*YOUR OBJECTIVE*. Work out how many lines of this material hold the word "Right". Write only that number.

INFORMATION GIVEN below:

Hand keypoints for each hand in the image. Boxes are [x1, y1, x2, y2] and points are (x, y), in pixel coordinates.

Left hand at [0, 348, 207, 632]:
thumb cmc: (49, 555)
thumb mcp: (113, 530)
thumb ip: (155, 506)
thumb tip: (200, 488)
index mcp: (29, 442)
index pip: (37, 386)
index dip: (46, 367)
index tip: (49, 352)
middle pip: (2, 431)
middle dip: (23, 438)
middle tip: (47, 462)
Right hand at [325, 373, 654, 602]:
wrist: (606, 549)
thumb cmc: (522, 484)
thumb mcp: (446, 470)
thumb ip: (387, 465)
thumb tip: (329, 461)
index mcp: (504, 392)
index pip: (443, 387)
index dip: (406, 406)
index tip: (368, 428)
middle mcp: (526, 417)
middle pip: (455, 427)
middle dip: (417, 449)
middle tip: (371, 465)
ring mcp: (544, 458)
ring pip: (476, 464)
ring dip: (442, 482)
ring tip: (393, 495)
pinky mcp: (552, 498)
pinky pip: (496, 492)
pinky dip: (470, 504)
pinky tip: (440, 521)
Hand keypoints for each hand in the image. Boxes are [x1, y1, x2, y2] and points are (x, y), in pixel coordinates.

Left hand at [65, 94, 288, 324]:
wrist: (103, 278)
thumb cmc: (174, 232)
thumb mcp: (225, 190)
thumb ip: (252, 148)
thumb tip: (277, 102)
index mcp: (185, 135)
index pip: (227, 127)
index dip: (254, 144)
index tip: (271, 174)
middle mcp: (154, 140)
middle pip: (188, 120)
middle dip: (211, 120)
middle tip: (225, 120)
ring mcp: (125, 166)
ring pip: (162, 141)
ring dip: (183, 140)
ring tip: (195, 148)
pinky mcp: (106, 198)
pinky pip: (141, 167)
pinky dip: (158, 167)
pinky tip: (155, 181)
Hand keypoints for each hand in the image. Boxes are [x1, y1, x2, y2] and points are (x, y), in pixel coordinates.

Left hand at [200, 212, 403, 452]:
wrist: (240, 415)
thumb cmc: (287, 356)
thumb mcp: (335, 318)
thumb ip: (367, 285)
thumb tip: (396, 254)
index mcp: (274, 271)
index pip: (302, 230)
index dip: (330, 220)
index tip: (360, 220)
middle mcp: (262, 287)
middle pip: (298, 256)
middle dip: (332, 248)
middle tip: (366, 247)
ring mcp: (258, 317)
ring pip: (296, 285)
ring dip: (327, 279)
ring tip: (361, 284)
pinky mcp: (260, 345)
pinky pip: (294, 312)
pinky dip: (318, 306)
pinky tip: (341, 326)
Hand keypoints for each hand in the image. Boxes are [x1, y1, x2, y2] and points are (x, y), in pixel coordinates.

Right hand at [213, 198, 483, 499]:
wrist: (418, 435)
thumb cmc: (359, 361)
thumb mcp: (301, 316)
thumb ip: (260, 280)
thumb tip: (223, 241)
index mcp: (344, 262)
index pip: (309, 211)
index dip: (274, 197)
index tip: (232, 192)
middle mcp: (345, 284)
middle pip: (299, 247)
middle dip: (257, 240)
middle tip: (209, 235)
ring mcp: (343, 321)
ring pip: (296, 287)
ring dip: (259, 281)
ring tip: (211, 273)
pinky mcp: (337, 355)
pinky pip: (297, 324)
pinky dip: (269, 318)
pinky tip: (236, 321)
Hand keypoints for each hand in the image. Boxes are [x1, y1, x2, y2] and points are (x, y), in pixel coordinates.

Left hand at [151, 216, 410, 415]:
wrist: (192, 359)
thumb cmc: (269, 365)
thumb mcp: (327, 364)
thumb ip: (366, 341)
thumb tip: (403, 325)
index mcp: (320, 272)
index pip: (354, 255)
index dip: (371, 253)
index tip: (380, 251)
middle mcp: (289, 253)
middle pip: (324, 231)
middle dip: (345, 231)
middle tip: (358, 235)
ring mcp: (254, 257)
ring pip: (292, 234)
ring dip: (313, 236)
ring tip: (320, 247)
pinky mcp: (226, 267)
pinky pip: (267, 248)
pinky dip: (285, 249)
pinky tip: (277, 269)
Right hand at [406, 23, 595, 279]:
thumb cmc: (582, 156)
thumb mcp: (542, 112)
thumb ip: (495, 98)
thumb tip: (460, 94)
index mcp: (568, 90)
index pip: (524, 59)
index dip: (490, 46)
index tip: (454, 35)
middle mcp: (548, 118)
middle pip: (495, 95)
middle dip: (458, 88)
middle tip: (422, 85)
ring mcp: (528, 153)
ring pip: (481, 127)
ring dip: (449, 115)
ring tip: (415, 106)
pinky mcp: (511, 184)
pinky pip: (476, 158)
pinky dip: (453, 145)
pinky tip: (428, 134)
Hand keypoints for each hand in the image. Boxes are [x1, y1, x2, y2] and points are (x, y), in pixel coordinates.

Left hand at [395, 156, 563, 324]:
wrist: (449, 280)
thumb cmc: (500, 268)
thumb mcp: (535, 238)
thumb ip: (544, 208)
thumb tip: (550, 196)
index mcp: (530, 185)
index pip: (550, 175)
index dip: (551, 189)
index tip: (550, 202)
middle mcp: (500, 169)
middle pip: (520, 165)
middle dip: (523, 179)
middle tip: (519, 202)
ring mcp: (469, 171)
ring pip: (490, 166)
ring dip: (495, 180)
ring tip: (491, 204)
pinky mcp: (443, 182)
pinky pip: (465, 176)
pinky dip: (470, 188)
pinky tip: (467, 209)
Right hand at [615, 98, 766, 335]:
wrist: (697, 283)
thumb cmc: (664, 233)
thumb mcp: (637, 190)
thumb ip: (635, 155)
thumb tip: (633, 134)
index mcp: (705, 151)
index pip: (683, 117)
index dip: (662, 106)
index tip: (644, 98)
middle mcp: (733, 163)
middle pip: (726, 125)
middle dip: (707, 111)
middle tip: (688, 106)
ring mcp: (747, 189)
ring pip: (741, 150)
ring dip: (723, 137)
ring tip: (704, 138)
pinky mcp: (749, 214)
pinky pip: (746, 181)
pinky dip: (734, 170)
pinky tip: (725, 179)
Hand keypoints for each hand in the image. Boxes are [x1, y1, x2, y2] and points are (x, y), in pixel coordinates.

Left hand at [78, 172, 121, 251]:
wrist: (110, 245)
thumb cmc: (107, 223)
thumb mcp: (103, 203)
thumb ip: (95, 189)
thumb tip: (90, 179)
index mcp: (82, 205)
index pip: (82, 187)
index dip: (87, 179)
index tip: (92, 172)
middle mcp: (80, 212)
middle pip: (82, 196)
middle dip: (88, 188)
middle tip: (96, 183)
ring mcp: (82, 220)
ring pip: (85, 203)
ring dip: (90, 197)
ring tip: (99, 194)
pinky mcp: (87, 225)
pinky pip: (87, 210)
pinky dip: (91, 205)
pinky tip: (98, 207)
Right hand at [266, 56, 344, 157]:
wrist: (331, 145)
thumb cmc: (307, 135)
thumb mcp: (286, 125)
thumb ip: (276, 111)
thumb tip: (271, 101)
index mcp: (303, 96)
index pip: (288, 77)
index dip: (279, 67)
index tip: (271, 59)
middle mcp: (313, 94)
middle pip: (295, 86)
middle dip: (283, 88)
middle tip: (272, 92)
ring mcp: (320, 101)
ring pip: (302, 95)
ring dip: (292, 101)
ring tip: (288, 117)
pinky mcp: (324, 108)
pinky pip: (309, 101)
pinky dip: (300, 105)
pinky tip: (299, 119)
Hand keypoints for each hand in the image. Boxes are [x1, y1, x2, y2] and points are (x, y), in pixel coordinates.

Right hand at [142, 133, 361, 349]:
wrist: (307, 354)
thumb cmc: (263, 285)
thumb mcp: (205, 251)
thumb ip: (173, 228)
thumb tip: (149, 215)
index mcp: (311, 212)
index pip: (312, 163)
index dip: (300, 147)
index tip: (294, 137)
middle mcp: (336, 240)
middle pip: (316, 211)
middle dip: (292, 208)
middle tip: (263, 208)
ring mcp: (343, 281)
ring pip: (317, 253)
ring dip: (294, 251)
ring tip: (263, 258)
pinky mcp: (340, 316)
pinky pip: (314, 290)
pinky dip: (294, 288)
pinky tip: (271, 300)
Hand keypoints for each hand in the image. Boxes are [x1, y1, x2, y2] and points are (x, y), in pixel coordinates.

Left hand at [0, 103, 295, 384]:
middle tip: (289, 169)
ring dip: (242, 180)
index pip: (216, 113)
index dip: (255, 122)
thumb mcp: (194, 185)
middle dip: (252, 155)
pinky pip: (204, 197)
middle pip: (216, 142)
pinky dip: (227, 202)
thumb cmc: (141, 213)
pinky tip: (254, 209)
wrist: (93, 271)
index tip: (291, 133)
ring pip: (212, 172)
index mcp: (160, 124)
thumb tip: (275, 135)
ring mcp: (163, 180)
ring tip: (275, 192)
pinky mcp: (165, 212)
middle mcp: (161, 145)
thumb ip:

End of INFORMATION GIVEN.

*RESPONSE TO THE TASK*. 6